#### Your assignment:
Would you transcribe the records below from the line with "3. white cylinder <box>270,410,343,509</box>" to the line with "#2 strip from (441, 27) to (702, 73)", ends included, exactly and with nothing more, leaving the pictures out?

####################

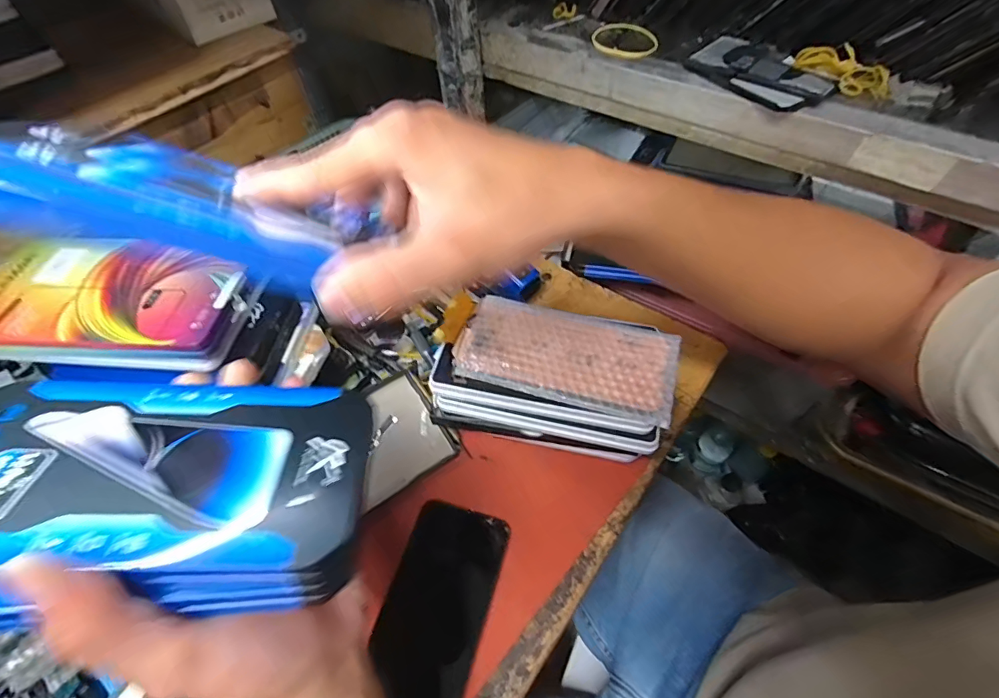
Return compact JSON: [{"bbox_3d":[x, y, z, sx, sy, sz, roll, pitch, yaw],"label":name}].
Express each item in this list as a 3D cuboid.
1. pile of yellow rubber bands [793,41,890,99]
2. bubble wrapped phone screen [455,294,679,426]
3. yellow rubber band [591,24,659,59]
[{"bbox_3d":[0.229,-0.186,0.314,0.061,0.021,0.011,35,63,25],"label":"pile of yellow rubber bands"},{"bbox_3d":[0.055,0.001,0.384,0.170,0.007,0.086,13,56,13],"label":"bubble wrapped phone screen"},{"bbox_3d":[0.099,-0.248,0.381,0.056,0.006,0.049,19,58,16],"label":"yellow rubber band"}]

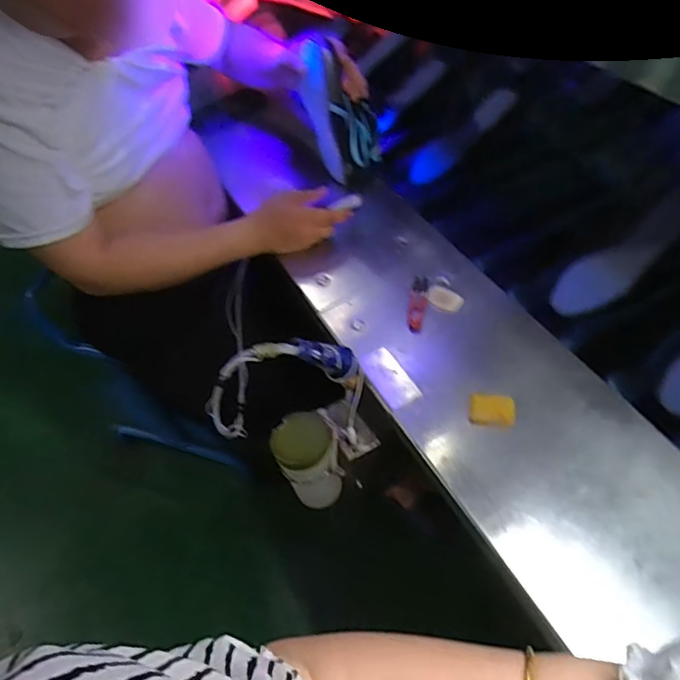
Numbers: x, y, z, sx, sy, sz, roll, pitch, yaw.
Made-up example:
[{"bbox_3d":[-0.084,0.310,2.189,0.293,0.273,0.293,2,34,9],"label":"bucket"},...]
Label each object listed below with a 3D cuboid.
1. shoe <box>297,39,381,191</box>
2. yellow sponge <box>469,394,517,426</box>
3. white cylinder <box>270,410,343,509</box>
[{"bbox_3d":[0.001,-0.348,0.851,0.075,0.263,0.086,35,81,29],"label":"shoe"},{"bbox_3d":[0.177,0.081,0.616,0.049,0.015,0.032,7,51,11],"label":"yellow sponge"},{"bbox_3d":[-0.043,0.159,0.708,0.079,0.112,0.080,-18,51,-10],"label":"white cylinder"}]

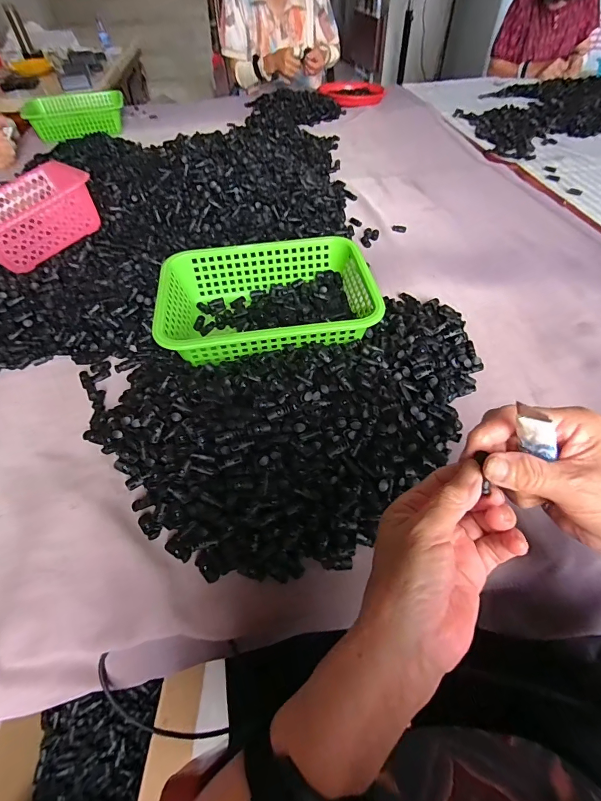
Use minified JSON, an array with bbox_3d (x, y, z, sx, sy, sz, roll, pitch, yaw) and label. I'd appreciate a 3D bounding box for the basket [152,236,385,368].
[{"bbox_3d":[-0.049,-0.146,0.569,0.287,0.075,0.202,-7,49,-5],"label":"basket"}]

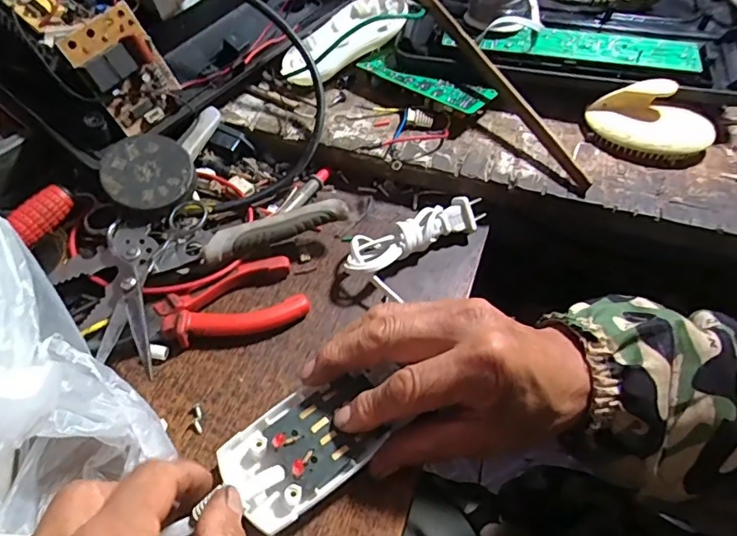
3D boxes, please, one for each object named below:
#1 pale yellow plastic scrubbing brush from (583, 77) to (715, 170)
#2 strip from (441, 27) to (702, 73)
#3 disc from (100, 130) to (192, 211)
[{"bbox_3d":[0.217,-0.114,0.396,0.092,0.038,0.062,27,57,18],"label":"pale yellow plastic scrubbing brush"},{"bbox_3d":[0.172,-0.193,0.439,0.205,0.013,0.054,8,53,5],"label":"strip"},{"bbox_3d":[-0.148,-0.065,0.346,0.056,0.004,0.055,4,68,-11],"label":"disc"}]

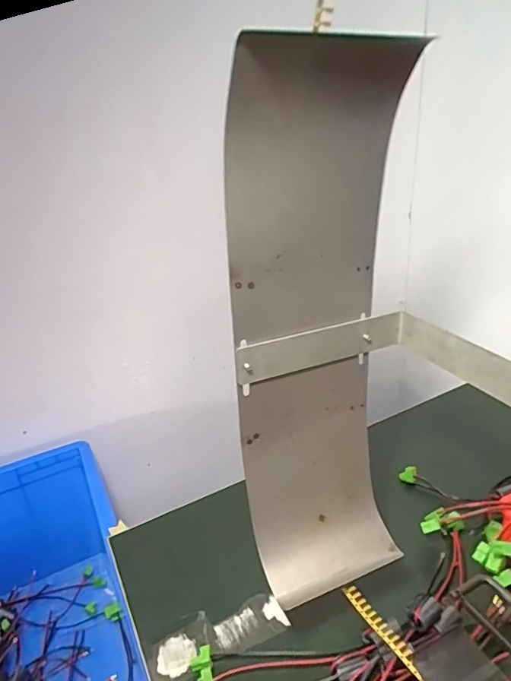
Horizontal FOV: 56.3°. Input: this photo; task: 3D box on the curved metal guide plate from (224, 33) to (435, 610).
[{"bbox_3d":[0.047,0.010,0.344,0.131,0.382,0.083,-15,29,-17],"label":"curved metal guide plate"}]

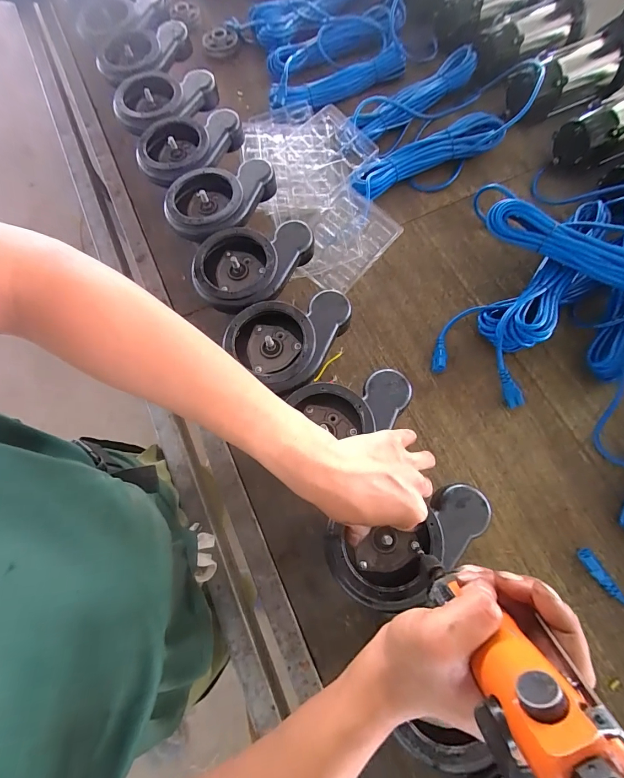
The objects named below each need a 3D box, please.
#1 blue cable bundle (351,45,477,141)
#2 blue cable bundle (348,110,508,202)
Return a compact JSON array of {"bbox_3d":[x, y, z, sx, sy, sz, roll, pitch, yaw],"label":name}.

####################

#### Solution:
3. white cylinder <box>270,410,343,509</box>
[{"bbox_3d":[0.001,-0.348,0.851,0.075,0.263,0.086,35,81,29],"label":"shoe"},{"bbox_3d":[0.177,0.081,0.616,0.049,0.015,0.032,7,51,11],"label":"yellow sponge"},{"bbox_3d":[-0.043,0.159,0.708,0.079,0.112,0.080,-18,51,-10],"label":"white cylinder"}]

Use minified JSON, an array with bbox_3d (x, y, z, sx, sy, sz, roll, pitch, yaw) and label. I'd appreciate a 3D bounding box for the basket [152,236,385,368].
[{"bbox_3d":[-0.049,-0.146,0.569,0.287,0.075,0.202,-7,49,-5],"label":"basket"}]

3D boxes, please, one for each object named below:
#1 pale yellow plastic scrubbing brush from (583, 77) to (715, 170)
#2 strip from (441, 27) to (702, 73)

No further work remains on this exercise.